Whether from Lebanon’s coast, mountains, valleys or plains, Lebanese expatriates in New York City share at least one common attribute: they saw in the Big Apple a land of opportunities.
All this week Executive will be profiling Lebanon's biggest NYC successes.
Many packed their bags during the civil war with gun shots and bombs ringing in the background, escaping civil strife and dead-end career prospects, crossing thousands of miles in the hope that the land once offered by England’s King Charles II to his brother the Duke of York — the ‘York’ in New York — would offer them a better future. And the island of Manhattan, the capital of global finance as the home of the New York Stock Exchange (NYSE), the world’s largest bourse, has offered a fertile field for their dreams.
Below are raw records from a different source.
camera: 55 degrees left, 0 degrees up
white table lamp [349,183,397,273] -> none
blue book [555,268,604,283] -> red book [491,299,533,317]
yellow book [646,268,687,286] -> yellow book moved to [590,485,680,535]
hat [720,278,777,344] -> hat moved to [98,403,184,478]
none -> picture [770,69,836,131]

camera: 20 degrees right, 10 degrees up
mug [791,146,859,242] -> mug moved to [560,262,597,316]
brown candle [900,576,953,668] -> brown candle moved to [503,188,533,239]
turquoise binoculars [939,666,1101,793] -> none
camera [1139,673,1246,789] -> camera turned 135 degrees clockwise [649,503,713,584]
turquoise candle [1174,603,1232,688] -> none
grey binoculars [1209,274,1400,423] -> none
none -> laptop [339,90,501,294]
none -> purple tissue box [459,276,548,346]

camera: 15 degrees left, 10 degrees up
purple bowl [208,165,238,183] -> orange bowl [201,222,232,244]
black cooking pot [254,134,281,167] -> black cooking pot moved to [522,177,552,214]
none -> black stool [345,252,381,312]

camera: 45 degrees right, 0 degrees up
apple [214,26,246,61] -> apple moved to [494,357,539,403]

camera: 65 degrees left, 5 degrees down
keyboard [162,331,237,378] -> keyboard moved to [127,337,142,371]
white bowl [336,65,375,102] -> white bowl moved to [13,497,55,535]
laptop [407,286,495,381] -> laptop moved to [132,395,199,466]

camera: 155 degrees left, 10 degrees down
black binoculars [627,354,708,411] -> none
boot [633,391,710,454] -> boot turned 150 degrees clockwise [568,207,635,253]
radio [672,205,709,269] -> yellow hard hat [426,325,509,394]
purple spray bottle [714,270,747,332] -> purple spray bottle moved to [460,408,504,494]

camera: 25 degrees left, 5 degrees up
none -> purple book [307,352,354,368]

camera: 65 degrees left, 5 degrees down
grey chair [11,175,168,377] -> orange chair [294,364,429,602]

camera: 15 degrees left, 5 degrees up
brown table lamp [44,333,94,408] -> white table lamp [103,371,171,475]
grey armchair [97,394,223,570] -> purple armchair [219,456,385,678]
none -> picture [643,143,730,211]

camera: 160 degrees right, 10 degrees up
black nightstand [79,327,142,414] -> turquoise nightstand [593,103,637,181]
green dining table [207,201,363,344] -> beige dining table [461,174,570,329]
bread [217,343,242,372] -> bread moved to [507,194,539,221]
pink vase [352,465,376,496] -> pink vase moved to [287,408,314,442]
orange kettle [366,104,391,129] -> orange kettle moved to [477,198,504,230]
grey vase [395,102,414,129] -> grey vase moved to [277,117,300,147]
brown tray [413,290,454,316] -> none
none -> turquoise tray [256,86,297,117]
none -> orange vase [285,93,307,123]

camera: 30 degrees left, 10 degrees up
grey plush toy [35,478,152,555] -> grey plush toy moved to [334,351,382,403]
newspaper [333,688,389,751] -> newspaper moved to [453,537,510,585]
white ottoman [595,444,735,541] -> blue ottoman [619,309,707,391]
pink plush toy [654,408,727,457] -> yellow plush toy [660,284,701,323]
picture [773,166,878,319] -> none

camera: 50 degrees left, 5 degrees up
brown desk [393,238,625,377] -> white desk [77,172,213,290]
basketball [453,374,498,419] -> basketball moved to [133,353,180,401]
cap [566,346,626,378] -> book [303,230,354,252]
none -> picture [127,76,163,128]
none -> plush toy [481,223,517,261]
New York-based Lebanese expatriates now hold crucial positions at some of the world’s most powerful investment banks. Among them are JP Morgan’s Anwar Zakkour, a Wall Street rainmaker whose history of high-profile deals include Comcast’s multi-billion-dollar buy-in of NBC Universal, and Morgan Stanley’s Wissam Kairouz, managing director at the bank’s leverage finance group. Some expatriate Lebanese have launched their own hedge funds, such as Marc Malek — whose journey from Beirut to New York began with shooting himself in the foot. Rudolph Riad Younes, raised by nuns in Tripoli, listed his company and rang the closing bell on the NYSE trading floor. Others are running private equity funds such as Jimmy Traboulsi and healthcare veteran Charles Boorady, as well as venture capital funds in the case of Habib Kairouz, who is betting on the disruption of television. Some are even managing family offices such as Samer Nsouli, whose career with the fund sent him back and forth to the Bahamas.
Successful Lebanese have established themselves beyond finance as well. In hospitality, there is the upscale contemporary Lebanese fusion restaurant Ilili, run by Philippe and Alex Massoud; retailer George Altirs of Capelli New York is behind the private label of large department stores such as Macy’s in New York and La Fayette in Paris; then there are advertising agencies such as Rony Zeidan’s Ro New York, whose clients include multinational brands such as Swarovski and Chopard.
Across the city’s many sectors, Lebanese are thriving. Their accomplishments are a source of inspiration for those back home in Lebanon: be it students anxious to start a successful career; employees and employers looking for hope as they struggle to rise above the political crisis and civil tensions suffocating the economy; or entrepreneurs eager to launch their new ventures despite the lack of a favorable legal framework or proper public infrastructure to support their businesses.
New York expats also want to give back to their home country. The financial executives that we spoke to for this special report are all part of LIFE (Lebanese International Financial Executives), a platform to channel the influence of Lebanese finance executives worldwide, and several are also part of SEAL (Social Economic Action for Lebanon), an organization that helps finance projects for low-income Lebanese individuals.
As Executive embarked on our 2013 mission to reach out to the diaspora, we ventured to New York City. Running up and down Madison and Fifth Avenue, we spoke to Lebanese about their stories of success: about how hard work, perseverance and the embrace of adventure saw their careers ascend.
Our expatriates are cause for hope in a country so rife with bad news, stifled reforms and inept leadership. With the engagement of our diaspora and through their inspirational stories, we aim to bring back the promise of a better future for Lebanon.